As a neural system, pride inclines you to factor in others’ regard alongside private benefits, so the act associated with the highest total payoff is selected, the authors argue. “One implication of this theory is that those around you benefit, too, as a side effect of your pursuing actions they value,” they said. “Thus, pride is more a win-win than it is a sin.” A key part of the argument is that this neurally based motivational system is a part of our species’ biology. “If that is true, we should be able to find this same pride-valuation relationship in diverse cultures and ecologies all around the world, including in face-to-face societies whose small scale echoes the more intimate social worlds in which we think pride evolved,” the lead author noted.
To test this, the team collected data from 10 traditional small-scale societies in Central and South America, Africa and Asia. The people in these societies speak very different languages, have diverse religion, and make a living in different ways (hunting, small-scale agriculture, nomadic pastoralism). If pride is part of universal, evolved human nature, then the research should find that pride closely tracks the values of others, for each specific act, in each community; but they should find wide variation in this relationship if pride is more akin to a cultural invention, present in some places but not others. “We observed an extraordinarily close match between the community’s degree of positive regard for people who display each of these acts or traits and the intensities of pride individuals anticipate feeling if they took those acts or displayed those traits,” the researchers said. “Feelings of pride really move in lockstep with the values held by those around you, as the theory predicts.” Other studies, they added, have demonstrated that it is specifically pride—as opposed to other positive emotions—that tracks others’ values.
“Humans are a uniquely cooperative species, so pride leads people to do many valuable things for each other,” the researchers said. However, the authors continued, pride in the form of dominance evolved when there was less cooperation, and it was advantageous to deter rivals from scarce resources by displaying the degree of cost it could inflict. “Humans inherited this system too, and, as many have shown, they are proud not only of the good they can do but also of their aggressive abilities,” they explained. “Our data supports this, too.”

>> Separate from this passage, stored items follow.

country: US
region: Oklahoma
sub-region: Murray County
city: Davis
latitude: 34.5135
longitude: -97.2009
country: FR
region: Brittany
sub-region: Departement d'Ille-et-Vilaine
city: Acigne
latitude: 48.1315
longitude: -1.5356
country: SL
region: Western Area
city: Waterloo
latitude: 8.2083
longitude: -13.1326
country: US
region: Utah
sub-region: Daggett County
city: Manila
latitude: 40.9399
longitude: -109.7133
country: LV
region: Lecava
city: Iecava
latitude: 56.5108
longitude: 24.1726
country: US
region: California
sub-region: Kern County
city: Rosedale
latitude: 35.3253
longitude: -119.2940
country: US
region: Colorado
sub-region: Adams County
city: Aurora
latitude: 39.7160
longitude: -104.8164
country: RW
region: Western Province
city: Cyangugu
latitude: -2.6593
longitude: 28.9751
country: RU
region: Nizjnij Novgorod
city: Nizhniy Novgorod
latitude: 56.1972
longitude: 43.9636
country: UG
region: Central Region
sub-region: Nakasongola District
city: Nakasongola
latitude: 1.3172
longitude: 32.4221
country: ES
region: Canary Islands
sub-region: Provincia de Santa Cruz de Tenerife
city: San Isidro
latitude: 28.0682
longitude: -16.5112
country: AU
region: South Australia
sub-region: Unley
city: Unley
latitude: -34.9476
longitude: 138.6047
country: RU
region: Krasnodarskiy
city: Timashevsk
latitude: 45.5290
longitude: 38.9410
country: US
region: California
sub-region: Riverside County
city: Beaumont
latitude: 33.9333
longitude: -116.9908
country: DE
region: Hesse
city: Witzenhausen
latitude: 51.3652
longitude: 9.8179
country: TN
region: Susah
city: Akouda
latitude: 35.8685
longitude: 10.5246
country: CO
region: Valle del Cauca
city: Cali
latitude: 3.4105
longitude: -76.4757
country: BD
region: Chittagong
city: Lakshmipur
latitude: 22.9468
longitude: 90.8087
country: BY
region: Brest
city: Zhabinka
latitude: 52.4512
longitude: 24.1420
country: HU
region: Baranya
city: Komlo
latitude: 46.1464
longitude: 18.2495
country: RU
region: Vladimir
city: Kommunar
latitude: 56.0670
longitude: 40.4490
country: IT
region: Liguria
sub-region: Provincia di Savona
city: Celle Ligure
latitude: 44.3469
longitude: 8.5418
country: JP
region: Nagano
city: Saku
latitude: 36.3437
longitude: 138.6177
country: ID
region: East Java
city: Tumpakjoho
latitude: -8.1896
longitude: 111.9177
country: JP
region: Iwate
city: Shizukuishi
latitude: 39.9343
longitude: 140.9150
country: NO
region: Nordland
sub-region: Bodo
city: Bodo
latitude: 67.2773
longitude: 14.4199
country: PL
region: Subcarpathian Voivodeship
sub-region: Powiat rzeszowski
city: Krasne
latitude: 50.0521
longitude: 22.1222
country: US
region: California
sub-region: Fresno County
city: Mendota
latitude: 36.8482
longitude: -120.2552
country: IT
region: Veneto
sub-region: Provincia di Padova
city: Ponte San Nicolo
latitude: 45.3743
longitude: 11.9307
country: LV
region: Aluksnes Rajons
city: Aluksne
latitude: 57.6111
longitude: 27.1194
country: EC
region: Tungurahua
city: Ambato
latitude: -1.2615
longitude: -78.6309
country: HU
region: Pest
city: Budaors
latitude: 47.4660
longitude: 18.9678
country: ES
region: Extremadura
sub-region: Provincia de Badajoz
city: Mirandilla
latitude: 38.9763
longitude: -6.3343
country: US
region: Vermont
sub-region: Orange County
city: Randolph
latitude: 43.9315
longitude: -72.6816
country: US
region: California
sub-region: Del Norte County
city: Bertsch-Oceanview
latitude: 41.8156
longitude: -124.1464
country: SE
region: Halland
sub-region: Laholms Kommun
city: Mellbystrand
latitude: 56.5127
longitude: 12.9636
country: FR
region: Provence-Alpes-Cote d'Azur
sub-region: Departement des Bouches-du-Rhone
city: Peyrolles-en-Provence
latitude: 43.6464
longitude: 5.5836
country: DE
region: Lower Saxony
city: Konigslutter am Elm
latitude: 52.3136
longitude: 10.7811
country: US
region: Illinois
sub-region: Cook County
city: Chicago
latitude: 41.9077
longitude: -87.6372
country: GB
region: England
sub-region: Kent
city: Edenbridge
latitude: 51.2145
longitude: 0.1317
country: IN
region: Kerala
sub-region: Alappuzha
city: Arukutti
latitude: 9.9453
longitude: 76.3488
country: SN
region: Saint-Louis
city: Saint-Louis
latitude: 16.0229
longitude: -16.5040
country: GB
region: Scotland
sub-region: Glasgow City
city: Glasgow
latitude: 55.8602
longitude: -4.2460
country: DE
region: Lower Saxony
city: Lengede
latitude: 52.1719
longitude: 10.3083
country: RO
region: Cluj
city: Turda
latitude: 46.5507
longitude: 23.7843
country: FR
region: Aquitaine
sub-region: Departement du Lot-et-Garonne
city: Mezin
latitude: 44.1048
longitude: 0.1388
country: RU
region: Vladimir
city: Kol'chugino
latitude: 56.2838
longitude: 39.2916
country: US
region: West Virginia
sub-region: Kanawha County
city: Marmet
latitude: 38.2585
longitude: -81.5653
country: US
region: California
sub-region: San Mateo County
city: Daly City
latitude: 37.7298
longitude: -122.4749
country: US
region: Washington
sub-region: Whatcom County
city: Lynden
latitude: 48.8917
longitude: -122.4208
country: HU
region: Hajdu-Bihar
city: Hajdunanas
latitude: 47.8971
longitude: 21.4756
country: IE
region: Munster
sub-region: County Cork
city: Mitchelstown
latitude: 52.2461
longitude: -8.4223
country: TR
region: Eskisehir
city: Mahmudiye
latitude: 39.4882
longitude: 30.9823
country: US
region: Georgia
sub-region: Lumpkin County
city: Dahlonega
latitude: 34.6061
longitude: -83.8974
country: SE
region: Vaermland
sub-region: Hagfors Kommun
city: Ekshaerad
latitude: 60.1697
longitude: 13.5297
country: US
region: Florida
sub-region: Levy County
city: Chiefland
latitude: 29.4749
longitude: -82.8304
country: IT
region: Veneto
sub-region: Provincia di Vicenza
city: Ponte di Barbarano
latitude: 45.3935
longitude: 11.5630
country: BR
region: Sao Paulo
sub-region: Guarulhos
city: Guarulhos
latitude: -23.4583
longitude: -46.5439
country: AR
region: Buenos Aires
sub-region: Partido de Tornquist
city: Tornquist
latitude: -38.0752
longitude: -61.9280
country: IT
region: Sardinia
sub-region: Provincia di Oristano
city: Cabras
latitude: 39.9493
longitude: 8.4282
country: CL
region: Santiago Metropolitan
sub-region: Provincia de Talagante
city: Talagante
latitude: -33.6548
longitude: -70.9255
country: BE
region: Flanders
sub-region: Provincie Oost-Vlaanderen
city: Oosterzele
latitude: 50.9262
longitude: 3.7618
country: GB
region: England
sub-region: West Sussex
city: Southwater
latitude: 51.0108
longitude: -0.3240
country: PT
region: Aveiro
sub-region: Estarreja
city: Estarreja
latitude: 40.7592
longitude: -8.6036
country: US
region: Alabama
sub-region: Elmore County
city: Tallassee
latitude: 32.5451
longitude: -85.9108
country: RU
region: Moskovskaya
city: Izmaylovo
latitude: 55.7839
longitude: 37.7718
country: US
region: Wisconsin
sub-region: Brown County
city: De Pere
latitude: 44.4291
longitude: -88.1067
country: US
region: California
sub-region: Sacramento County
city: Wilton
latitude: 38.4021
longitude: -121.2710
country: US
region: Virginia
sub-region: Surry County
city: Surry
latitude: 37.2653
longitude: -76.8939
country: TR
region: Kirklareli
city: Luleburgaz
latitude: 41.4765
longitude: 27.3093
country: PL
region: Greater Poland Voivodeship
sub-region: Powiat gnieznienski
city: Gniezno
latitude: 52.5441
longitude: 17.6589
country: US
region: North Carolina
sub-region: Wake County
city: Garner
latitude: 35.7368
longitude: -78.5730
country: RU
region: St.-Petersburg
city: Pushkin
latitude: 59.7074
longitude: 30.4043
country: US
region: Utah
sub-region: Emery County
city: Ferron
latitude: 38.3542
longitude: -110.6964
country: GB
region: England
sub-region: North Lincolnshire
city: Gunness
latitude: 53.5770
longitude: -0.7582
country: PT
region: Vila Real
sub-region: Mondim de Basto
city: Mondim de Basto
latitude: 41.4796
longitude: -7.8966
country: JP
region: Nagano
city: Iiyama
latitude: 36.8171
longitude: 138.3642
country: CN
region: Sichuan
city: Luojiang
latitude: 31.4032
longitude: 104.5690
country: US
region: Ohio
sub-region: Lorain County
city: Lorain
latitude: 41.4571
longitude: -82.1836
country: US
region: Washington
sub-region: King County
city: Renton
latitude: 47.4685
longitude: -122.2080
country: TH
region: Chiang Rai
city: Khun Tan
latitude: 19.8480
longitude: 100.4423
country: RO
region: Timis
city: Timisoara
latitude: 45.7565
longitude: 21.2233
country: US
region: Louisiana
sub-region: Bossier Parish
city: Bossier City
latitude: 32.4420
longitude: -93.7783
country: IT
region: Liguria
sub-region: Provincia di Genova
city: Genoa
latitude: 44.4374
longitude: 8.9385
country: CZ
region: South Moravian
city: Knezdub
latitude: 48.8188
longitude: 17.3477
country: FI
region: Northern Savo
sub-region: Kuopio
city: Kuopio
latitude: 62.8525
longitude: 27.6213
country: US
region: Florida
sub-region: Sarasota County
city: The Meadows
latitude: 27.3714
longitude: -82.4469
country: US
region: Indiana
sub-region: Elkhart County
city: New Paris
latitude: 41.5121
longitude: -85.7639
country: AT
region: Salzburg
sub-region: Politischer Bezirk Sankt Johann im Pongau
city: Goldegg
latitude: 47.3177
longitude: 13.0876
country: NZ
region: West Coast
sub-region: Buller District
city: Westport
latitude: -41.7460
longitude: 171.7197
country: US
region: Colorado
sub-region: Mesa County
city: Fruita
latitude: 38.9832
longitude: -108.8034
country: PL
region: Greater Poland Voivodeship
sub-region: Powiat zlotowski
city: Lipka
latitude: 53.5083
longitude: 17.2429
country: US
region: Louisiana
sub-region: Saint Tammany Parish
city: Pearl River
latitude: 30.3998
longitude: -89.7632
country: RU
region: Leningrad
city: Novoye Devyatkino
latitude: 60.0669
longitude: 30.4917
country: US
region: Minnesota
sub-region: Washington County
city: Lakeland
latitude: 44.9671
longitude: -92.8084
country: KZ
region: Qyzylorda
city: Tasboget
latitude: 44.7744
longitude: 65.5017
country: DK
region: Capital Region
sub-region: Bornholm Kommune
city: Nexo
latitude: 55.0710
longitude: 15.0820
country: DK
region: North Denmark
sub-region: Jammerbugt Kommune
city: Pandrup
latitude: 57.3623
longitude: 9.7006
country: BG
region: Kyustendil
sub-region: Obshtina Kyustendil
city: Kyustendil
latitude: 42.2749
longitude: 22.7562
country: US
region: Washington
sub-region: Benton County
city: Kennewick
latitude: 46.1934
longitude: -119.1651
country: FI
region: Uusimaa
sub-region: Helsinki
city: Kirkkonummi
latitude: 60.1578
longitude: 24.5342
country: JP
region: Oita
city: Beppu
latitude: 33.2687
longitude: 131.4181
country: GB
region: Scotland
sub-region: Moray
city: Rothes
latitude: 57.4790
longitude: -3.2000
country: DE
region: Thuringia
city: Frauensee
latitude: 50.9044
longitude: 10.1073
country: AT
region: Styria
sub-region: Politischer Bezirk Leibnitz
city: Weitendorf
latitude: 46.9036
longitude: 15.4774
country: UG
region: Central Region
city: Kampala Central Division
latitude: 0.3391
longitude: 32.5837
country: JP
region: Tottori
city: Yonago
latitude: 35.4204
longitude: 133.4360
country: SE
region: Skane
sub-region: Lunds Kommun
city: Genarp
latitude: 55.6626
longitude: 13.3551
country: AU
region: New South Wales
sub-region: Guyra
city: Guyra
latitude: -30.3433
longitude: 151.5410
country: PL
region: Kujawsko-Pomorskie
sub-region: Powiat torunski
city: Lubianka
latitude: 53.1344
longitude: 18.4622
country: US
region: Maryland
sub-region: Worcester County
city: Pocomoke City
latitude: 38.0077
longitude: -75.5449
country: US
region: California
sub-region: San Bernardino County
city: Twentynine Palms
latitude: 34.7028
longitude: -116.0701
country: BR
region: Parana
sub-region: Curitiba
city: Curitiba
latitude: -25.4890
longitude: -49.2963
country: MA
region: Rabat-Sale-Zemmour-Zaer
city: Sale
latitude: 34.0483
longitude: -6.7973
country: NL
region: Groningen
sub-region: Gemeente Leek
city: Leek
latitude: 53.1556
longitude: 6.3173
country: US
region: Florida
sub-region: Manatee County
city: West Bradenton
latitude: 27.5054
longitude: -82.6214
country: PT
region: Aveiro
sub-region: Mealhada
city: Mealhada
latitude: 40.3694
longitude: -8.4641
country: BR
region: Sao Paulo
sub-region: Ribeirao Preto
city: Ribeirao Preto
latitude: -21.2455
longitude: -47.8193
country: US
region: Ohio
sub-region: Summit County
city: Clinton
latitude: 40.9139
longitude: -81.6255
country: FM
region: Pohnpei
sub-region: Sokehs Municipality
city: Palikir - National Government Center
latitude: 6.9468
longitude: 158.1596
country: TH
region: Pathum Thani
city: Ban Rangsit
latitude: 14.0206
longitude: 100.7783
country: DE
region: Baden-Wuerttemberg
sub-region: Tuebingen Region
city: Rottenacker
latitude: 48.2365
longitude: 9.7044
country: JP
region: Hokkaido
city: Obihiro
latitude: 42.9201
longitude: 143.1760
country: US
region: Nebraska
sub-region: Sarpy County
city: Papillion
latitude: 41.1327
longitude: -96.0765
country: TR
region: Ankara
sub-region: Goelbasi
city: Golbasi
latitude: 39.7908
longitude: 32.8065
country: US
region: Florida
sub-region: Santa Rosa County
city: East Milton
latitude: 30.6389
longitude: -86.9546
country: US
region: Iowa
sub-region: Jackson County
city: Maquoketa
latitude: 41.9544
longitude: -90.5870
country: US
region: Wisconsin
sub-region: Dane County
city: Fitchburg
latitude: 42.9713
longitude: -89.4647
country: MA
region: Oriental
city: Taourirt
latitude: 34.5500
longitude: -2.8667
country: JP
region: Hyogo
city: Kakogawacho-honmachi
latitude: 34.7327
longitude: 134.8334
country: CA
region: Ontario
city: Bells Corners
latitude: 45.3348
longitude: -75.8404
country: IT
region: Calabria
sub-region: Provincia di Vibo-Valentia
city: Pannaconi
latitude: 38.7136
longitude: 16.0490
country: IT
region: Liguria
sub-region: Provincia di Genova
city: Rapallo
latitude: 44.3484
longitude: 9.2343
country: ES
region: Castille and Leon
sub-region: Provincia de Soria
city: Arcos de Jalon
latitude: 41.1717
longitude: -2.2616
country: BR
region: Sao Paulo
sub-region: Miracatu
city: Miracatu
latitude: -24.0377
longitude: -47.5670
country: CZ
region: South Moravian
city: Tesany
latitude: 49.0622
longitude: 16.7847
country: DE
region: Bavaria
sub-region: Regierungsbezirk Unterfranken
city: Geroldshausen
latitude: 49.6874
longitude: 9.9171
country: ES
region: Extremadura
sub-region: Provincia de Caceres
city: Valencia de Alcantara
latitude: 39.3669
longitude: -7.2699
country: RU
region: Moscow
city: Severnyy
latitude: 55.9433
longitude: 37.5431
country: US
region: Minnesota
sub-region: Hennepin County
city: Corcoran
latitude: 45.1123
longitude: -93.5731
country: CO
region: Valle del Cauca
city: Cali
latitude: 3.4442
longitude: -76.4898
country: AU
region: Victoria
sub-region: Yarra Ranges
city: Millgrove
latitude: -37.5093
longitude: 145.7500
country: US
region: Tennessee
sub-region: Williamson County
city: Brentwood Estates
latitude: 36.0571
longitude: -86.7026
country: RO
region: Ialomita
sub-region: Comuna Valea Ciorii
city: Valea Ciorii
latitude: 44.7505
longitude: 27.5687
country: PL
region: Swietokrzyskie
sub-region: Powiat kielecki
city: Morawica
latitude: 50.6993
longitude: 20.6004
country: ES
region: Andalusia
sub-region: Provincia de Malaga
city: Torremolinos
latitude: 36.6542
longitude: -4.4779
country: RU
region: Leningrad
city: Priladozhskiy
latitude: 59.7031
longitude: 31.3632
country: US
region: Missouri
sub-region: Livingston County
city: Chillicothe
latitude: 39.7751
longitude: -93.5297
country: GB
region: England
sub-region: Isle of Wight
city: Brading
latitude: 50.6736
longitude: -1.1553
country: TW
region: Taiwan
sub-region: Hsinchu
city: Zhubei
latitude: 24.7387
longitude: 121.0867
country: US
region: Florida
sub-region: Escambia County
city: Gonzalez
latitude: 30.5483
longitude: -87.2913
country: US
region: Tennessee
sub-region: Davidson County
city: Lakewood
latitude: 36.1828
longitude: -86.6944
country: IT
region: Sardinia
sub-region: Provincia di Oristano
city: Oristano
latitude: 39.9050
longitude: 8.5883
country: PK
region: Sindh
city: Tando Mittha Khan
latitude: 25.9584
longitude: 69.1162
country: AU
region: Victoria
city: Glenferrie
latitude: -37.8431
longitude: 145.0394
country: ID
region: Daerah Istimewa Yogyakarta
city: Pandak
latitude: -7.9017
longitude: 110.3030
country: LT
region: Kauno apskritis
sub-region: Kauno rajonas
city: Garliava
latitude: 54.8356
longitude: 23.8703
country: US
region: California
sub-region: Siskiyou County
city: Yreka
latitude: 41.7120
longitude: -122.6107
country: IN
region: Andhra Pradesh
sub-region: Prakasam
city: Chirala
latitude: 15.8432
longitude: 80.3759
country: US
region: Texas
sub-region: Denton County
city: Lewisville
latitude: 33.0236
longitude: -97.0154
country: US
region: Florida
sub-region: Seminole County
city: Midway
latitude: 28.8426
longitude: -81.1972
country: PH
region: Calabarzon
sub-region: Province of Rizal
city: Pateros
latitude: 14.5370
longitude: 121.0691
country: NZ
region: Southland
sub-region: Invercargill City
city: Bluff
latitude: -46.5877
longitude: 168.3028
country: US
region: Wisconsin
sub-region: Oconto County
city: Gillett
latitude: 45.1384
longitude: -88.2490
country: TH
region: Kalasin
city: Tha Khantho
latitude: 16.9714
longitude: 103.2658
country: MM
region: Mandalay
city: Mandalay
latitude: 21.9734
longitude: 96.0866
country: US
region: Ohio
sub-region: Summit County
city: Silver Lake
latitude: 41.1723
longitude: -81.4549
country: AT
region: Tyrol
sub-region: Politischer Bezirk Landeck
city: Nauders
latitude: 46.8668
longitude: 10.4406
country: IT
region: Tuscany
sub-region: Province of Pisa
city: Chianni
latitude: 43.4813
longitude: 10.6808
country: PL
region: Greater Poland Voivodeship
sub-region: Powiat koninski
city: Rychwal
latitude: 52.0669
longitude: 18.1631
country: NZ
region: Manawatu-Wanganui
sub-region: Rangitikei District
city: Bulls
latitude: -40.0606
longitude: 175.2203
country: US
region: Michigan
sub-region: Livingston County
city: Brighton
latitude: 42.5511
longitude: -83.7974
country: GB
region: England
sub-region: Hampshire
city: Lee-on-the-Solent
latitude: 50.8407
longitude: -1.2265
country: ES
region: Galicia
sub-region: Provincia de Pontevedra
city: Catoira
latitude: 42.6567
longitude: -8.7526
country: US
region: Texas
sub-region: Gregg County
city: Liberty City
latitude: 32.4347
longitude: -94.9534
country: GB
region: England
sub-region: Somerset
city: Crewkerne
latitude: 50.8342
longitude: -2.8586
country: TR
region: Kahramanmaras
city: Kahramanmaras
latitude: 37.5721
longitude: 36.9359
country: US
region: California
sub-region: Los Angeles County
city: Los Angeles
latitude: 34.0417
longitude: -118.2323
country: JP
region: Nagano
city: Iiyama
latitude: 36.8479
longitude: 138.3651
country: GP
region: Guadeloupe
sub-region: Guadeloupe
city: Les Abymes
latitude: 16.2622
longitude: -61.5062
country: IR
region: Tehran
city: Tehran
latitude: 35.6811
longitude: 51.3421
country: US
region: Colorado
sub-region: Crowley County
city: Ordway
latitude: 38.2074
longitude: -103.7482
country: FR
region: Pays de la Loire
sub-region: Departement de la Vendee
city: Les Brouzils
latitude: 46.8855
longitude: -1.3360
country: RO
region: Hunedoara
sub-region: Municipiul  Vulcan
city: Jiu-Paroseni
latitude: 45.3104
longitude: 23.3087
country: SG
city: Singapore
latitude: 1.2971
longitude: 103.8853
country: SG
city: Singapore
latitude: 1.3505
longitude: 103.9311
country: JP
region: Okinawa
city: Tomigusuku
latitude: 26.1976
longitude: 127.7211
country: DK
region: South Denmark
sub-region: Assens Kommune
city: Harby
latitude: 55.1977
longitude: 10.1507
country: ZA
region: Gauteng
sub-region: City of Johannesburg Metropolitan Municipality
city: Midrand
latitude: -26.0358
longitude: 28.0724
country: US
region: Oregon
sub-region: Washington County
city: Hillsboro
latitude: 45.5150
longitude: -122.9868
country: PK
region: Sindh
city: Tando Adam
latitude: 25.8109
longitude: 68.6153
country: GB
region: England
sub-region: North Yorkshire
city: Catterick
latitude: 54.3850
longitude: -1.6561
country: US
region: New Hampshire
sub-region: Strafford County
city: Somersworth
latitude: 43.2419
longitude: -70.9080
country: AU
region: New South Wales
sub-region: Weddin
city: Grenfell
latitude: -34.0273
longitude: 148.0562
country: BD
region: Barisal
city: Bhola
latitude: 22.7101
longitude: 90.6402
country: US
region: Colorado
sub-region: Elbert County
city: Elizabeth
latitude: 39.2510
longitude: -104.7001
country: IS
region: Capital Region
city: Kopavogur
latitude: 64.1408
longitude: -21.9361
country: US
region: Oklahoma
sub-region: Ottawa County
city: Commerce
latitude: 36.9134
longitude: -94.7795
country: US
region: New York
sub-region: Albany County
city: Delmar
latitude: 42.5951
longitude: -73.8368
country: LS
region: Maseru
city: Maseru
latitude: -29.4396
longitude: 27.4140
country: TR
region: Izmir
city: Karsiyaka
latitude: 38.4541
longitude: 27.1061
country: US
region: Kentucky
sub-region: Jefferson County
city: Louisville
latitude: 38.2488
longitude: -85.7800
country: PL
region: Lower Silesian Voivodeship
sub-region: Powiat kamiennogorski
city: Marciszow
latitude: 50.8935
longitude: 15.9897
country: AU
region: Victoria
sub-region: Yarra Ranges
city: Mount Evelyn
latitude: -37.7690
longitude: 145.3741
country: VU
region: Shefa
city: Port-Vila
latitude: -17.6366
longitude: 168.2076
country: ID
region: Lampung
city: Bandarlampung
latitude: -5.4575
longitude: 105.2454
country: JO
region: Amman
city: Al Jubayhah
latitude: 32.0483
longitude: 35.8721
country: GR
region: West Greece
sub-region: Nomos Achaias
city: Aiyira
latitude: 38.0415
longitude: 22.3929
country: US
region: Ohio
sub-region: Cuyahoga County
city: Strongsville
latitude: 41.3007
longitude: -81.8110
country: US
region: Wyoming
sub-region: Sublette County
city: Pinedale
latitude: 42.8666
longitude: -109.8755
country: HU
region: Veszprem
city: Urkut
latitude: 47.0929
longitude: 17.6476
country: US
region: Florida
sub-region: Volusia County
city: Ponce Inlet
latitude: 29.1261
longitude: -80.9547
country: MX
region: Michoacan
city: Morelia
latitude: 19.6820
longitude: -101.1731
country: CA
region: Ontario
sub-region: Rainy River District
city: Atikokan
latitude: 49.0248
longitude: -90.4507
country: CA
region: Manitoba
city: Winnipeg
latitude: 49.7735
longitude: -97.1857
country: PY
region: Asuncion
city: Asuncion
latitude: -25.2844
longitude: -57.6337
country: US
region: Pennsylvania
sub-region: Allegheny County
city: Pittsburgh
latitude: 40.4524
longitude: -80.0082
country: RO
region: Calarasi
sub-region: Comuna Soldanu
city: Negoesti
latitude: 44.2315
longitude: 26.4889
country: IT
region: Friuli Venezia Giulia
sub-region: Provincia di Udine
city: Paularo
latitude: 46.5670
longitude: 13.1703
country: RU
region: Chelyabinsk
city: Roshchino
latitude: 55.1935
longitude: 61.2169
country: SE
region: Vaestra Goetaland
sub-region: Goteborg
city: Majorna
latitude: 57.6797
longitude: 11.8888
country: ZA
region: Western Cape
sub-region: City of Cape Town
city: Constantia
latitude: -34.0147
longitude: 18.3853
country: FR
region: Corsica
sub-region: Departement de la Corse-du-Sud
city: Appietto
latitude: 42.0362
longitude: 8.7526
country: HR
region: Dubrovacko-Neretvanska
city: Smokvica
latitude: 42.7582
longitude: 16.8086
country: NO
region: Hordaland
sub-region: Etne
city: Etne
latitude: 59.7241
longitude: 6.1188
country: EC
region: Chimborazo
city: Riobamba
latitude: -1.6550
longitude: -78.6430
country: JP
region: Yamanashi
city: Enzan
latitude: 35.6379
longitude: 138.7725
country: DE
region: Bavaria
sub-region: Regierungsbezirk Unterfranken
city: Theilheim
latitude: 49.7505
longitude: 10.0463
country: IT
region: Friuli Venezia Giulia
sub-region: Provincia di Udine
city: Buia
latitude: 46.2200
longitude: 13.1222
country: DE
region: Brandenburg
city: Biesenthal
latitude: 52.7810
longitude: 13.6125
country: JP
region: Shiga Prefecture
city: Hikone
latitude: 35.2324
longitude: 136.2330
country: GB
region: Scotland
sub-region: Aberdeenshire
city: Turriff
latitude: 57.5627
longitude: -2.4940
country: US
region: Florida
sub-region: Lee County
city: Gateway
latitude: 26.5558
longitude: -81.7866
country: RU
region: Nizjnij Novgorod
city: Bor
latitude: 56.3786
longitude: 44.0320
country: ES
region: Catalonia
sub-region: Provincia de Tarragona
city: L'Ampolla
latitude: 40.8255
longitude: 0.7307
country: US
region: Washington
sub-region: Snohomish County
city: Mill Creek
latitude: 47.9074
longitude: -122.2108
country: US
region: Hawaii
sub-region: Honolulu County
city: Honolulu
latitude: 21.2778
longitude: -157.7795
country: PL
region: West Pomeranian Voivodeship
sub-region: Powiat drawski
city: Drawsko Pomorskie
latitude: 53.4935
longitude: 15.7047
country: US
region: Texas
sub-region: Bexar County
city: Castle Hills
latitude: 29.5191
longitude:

Pride has this two-edged reputation, the researchers added, because while it often motivates us to benefit others, it also can sometimes lead us to exploit others. “For better or worse, the pride system appears to be a fundamental part of human nature,” the researchers concluded, “a neural system that evolved because it helped people increase their esteem and status in the eyes of others.”
So, what? The takeout from this is four-fold. First, pride is genetically based—we all have it to some extent. Second, it is a great motivator and a skilled manager or leader will be able to use it profitably. And third, it is an element of safety since status and esteem are both tied in closely with the sense of safety. Lastly, people get “good” pride from the praise and acknowledgment of others. One of the novel findings of this study is that pride must be tied in with the dopamine and oxytocin reward system, which shows why it is associated with greater cognitive advantages—making the brain work smarter, more creatively and quicker.